NATO, Security Guarantees, and the Shape of a Settlement

The other half of the deadlock is security. Markets ask whether Ukraine agrees not to join NATO before 2027, and whether the U.S. agrees to give Ukraine a security guarantee by a given date. Russia wants a neutral Ukraine and rejects Western guarantees, warning it would treat any foreign troops as targets. Ukraine and its European partners argue that without real guarantees, any ceasefire just buys Russia time to regroup.

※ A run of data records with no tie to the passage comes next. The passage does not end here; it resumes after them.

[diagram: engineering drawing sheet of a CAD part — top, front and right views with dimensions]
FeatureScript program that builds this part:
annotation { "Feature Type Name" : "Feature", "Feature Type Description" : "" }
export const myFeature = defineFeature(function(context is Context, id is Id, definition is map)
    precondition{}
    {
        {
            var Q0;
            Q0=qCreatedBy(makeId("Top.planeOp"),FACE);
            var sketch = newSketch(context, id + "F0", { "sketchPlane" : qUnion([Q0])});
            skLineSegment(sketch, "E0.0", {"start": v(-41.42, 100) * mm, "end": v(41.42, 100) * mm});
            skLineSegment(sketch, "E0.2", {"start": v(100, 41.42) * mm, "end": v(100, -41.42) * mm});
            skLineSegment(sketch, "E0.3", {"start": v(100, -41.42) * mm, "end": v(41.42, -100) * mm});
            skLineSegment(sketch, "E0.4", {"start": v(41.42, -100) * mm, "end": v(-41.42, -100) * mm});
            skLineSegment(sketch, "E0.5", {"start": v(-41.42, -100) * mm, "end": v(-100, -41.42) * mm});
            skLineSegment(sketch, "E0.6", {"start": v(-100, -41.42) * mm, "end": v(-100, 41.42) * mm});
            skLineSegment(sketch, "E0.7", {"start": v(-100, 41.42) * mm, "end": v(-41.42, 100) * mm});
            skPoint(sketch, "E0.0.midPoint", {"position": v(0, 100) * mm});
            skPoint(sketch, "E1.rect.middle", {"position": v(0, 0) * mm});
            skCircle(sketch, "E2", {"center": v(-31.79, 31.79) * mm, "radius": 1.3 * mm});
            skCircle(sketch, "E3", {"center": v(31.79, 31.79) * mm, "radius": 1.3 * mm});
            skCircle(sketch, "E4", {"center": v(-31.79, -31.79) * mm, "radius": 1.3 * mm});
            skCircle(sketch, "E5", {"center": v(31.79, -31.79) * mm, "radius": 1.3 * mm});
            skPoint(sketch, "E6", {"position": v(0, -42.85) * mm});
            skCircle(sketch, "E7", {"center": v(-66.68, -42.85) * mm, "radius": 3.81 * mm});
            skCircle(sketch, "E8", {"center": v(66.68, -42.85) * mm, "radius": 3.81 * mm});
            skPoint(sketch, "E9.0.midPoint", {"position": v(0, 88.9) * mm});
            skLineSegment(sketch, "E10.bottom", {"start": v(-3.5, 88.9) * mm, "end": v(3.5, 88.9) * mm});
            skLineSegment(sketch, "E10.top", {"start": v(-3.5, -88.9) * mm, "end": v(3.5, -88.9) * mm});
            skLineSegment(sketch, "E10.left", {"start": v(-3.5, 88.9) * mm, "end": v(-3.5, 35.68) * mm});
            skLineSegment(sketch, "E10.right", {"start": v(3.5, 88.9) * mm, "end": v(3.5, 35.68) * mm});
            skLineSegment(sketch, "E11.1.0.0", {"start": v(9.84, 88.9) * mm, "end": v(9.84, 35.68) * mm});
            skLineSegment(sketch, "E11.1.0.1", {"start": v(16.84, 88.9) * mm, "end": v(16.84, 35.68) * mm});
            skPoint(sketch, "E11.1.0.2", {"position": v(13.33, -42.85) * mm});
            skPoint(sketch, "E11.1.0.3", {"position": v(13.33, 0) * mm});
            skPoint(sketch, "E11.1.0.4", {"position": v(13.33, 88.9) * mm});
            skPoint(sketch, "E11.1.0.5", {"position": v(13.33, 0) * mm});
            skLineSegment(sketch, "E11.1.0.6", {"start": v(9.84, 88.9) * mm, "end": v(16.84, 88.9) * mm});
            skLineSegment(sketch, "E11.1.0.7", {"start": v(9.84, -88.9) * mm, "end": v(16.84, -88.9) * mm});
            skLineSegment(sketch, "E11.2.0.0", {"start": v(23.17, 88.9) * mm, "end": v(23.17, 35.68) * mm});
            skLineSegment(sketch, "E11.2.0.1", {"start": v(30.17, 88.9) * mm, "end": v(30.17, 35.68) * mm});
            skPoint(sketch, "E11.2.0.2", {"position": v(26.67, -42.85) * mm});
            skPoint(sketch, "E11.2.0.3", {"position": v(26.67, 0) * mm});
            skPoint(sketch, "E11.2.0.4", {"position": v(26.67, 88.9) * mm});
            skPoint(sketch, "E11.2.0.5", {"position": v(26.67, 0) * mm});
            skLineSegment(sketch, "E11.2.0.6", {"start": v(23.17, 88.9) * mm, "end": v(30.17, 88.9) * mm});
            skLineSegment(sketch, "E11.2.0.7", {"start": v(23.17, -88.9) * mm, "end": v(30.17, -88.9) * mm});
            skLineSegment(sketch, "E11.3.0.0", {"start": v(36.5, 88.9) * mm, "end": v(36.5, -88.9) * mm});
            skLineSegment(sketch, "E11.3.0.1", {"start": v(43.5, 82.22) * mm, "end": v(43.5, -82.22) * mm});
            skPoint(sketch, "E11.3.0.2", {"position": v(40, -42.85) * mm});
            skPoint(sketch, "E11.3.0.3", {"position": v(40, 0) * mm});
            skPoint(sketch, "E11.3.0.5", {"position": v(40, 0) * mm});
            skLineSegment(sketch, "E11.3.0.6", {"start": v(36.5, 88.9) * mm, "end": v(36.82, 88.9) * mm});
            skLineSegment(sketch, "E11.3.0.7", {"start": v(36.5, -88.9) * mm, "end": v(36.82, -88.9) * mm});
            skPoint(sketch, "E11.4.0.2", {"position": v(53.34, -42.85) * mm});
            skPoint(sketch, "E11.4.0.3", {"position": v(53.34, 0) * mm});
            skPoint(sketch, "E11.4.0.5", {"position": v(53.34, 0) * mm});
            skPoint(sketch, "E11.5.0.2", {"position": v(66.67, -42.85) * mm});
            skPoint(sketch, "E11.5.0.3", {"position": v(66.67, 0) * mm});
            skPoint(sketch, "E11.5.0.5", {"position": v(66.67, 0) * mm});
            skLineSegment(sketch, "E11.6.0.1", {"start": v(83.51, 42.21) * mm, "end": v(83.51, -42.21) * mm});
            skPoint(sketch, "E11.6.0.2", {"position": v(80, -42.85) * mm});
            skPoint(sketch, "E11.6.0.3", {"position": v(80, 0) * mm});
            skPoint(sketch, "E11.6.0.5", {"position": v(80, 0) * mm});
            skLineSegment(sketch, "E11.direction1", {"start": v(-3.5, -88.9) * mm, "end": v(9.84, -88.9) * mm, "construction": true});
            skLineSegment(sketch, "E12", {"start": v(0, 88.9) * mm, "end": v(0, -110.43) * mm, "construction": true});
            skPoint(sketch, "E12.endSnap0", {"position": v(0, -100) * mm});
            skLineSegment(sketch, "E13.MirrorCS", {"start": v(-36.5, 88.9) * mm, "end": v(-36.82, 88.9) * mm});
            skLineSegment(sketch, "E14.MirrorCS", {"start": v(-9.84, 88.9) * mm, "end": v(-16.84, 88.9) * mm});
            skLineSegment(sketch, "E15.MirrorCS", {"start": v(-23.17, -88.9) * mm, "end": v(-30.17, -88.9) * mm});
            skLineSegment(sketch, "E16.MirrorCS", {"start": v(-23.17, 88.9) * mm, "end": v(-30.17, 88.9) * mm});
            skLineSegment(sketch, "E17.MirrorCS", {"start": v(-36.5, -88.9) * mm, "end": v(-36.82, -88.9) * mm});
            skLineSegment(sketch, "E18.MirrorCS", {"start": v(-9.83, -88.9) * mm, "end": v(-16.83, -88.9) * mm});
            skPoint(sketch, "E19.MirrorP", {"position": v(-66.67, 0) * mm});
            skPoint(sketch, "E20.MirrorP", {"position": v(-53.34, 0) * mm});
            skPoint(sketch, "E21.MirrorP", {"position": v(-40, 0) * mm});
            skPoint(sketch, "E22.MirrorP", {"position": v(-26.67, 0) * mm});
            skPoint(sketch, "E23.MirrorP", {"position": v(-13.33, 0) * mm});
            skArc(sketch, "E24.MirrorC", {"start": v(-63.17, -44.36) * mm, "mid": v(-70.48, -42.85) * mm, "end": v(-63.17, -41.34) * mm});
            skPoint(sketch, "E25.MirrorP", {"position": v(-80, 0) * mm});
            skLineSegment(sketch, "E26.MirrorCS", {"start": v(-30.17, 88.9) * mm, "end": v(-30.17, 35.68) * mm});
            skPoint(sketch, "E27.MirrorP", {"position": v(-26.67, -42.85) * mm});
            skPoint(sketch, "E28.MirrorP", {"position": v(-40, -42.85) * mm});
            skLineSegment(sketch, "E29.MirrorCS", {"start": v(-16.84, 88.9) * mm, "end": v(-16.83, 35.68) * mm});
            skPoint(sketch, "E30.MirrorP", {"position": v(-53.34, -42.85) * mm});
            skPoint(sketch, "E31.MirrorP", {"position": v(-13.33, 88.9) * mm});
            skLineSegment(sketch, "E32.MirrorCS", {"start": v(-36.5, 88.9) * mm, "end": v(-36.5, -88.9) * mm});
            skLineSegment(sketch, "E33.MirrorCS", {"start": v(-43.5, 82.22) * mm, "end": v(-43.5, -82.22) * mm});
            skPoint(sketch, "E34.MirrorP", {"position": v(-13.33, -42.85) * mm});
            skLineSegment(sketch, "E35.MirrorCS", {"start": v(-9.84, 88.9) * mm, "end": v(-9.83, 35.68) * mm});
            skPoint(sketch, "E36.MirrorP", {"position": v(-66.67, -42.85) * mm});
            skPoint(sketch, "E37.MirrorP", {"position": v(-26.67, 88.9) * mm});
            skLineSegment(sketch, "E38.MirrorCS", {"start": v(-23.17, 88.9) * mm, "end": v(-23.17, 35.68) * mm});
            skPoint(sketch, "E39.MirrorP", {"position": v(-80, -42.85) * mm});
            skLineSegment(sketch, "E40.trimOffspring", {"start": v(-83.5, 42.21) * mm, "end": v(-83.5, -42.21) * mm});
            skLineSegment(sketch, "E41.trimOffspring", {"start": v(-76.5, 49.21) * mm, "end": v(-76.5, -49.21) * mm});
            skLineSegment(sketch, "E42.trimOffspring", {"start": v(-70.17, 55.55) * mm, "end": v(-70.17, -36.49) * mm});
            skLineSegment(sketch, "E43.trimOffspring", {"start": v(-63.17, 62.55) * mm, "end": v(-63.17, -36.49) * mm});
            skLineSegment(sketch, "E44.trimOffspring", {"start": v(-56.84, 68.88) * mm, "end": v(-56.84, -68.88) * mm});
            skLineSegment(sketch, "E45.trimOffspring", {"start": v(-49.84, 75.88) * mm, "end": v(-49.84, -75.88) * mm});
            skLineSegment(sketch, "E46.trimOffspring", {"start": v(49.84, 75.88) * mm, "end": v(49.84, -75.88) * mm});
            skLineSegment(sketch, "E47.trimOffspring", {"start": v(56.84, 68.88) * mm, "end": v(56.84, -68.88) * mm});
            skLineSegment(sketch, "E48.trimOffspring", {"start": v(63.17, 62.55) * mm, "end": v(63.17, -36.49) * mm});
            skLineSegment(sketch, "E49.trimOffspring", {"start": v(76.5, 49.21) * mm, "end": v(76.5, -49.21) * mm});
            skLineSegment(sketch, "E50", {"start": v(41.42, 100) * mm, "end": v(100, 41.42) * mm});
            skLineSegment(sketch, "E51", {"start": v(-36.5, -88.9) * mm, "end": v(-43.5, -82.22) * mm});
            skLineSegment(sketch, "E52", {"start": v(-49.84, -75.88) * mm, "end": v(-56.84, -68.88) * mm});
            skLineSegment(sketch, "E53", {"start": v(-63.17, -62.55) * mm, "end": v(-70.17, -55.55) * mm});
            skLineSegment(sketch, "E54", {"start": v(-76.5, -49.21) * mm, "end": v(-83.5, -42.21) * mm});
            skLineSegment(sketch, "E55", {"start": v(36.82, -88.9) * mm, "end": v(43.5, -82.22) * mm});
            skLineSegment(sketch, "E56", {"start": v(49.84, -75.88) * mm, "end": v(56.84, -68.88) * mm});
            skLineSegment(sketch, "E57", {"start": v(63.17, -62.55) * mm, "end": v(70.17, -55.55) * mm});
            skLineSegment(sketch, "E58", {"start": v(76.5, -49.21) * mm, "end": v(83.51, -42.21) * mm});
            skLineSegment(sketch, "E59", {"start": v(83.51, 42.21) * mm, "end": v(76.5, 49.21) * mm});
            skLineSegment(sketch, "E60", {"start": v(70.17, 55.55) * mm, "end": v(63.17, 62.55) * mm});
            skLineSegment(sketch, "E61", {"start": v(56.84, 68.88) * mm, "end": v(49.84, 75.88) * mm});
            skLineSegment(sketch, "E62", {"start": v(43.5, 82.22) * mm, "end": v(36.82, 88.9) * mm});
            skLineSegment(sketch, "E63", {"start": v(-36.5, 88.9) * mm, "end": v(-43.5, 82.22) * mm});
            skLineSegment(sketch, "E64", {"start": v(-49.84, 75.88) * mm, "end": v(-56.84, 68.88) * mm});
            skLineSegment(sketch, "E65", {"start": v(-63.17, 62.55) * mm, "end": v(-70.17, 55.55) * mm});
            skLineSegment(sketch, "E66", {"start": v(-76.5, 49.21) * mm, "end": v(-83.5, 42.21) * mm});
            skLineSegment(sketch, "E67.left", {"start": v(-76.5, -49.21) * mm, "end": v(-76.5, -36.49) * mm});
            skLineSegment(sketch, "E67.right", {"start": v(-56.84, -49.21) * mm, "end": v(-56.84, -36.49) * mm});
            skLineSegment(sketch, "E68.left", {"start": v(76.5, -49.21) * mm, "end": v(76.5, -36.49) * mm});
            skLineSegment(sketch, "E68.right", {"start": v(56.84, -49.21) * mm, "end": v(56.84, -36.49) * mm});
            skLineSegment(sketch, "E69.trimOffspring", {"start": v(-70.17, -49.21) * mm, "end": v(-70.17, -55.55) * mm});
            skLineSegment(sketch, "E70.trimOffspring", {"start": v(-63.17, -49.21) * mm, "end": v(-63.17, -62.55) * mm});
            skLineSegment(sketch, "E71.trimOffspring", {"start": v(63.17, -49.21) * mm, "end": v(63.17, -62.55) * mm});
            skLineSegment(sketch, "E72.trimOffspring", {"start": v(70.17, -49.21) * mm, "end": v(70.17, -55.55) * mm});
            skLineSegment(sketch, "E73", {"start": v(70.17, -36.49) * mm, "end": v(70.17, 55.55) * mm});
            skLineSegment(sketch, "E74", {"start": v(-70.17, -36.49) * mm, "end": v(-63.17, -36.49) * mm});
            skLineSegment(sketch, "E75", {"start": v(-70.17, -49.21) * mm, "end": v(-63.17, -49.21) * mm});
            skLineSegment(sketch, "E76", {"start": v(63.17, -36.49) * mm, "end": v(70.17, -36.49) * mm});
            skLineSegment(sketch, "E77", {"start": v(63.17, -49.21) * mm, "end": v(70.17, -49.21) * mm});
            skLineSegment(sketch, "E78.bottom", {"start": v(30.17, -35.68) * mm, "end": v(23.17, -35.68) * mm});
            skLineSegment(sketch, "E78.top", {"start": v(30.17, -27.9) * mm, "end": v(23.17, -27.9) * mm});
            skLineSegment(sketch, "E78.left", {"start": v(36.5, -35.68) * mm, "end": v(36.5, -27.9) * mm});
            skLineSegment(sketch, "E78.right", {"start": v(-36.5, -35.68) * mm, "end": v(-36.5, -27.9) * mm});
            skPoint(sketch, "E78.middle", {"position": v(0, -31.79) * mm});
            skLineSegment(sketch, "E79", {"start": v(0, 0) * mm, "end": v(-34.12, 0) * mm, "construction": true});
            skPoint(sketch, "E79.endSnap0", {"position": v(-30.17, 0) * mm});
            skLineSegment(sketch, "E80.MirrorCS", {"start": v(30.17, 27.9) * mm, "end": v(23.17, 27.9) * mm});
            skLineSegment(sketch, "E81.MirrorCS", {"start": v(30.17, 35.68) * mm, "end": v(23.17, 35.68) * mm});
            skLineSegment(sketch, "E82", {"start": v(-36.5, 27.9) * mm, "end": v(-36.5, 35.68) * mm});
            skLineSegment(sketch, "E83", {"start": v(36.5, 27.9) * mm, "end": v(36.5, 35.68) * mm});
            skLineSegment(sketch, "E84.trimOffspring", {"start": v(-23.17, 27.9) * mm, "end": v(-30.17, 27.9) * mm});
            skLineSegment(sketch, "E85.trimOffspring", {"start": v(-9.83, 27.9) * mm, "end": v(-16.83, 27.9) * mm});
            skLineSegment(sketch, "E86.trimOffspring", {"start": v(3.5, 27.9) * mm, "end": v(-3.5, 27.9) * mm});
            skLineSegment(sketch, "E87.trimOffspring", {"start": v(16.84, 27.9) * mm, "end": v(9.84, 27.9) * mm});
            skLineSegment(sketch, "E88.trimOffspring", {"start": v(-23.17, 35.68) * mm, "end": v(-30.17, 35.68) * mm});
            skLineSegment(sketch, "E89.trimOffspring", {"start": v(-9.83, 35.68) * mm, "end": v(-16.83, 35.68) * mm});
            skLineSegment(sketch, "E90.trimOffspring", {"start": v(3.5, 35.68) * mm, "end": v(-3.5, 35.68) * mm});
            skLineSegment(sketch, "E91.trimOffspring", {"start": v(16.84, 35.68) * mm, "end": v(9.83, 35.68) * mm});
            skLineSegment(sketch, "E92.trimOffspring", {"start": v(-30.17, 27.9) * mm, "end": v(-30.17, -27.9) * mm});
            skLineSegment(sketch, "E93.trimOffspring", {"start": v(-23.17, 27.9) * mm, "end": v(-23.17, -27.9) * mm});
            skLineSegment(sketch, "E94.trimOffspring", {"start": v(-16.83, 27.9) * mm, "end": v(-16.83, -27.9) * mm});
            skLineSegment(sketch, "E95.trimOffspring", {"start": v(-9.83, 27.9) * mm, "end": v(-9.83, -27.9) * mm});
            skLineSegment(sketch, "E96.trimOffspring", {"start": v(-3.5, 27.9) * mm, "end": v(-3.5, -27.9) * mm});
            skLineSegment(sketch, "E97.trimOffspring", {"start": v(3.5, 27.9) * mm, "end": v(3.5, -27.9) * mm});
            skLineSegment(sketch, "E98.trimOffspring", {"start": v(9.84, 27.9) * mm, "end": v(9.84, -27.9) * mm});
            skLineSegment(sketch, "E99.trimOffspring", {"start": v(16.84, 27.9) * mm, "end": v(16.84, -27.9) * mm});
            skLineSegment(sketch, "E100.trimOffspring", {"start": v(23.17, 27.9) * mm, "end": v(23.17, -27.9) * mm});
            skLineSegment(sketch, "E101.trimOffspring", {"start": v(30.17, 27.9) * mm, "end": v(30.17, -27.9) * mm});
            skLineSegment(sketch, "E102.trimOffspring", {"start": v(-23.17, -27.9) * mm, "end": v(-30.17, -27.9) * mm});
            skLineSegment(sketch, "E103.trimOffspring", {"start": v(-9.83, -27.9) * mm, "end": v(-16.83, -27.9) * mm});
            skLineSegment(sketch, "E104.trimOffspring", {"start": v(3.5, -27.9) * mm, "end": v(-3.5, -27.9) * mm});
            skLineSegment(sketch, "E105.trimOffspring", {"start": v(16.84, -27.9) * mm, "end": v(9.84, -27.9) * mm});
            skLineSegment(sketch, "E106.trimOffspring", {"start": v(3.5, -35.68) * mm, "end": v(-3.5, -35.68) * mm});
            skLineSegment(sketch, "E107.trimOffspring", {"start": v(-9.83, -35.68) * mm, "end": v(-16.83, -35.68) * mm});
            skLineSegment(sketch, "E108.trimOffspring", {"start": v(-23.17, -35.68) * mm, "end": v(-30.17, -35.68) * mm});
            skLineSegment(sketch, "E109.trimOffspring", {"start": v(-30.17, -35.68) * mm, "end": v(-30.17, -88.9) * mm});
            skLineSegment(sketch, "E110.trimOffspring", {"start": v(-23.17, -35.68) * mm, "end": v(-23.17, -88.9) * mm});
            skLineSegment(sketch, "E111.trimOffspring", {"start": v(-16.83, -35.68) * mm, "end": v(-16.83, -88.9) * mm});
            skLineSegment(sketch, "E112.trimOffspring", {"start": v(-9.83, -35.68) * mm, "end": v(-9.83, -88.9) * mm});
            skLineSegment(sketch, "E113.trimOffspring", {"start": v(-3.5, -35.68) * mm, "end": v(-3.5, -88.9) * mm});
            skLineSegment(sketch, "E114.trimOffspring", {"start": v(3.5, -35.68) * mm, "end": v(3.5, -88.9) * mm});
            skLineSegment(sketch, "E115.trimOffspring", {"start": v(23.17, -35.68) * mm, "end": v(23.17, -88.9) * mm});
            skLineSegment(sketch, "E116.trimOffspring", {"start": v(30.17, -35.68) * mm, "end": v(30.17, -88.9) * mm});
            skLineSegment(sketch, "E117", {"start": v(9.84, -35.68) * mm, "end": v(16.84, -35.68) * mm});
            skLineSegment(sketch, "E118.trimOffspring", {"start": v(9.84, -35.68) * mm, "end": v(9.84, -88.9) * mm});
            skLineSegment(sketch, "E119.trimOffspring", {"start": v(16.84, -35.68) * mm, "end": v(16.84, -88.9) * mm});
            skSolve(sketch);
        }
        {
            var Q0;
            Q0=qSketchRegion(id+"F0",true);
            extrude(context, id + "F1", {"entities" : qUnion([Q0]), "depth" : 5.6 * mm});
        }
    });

These markets, together with the territory ones, are the clearest window into which side traders think will bend on the issues that have stalled every round of talks.

Leadership: Putin, Zelenskyy, and Regime Stability

A separate set of markets prices leadership. Contracts have asked whether Putin remains president of Russia through a given date, and whether Zelenskyy stays in office, the latter complicated by Ukraine's wartime suspension of elections and by domestic political pressures including corruption investigations. These trade as stability markets rather than election markets, since neither leader faces a normal vote during the war. They tend to sit at confident levels, but they are worth watching because a leadership change on either side would reshape the entire negotiation overnight.

How Accurate Are the Russia-Ukraine Odds?

The ceasefire and peace markets have been a useful corrective to wishful headlines. Through 2026, while officials repeatedly described a deal as close, the markets kept the probability of a year-end ceasefire well below even money, correctly capturing that the territorial and security gaps were not closing. Large studies of Polymarket find prices are generally well-calibrated across thousands of markets. The caveats apply here too: a market priced at 30 percent that resolves "yes" was not wrong, it was telling you the outcome was a real minority possibility, and thinner contracts can be moved by a single trader. The high-volume ceasefire markets are a strong signal. The narrow leadership and referendum markets are softer ones.

More War and Conflict Odds

Russia-Ukraine is one of several conflicts we track. For the full picture, see our main war and conflict odds page, which carries a quick-view strip and dedicated sections for every active conflict. We also maintain a deep-dive page on Iran war odds and prediction markets, the other conflict trading at this scale, covering the nuclear program, regime stability, and the Strait of Hormuz. For domestic political markets, see our coverage of 2026 Senate odds and the 2028 presidential race.

How We Source These Russia-Ukraine Odds

We pull live data twice daily from the public APIs of Polymarket and Kalshi. For each market we show the implied probability, the midpoint of the live price, expressed as a percentage. We never modify the underlying numbers. When a market resolves or its deadline passes, it drops off this page automatically, and new markets appear as they list. The history and current-status sections above are maintained by hand and dated. The odds are not. They update on their own.

We do not operate Polymarket or Kalshi and we do not take bets. We aggregate their public data and present it in one place, for free. Conflict markets, especially low-volume ones, can be moved by a single trader and are not forecasts. Wagering on war is ethically fraught. Betting figures and conflict facts are cited as of the dates noted and will change over time.